_PROBLEM_
Each line with the string "left" is to be copied from the records below.

_DATA FOR THIS EXERCISE_
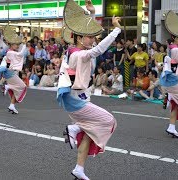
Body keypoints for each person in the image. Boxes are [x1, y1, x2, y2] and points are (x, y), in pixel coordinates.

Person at [57, 1, 120, 179]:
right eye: (89, 37)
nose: (93, 40)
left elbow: (91, 41)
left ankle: (79, 168)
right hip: (75, 100)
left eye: (92, 37)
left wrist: (92, 14)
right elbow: (98, 49)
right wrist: (116, 30)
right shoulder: (77, 54)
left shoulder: (77, 49)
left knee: (90, 131)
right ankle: (74, 128)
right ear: (78, 38)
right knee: (109, 120)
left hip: (79, 97)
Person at [0, 26, 27, 114]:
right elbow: (21, 54)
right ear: (11, 45)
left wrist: (22, 36)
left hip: (10, 73)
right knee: (22, 86)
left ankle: (12, 105)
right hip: (11, 73)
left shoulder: (10, 52)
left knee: (17, 89)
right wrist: (25, 43)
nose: (17, 46)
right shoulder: (10, 52)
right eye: (16, 44)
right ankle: (8, 87)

_EXERCISE SOLUTION_
left elbow: (91, 41)
left ankle: (79, 168)
left eye: (92, 37)
left wrist: (92, 14)
left shoulder: (77, 49)
left knee: (90, 131)
left hip: (79, 97)
left wrist: (22, 36)
left hip: (10, 73)
left ankle: (12, 105)
left shoulder: (10, 52)
left knee: (17, 89)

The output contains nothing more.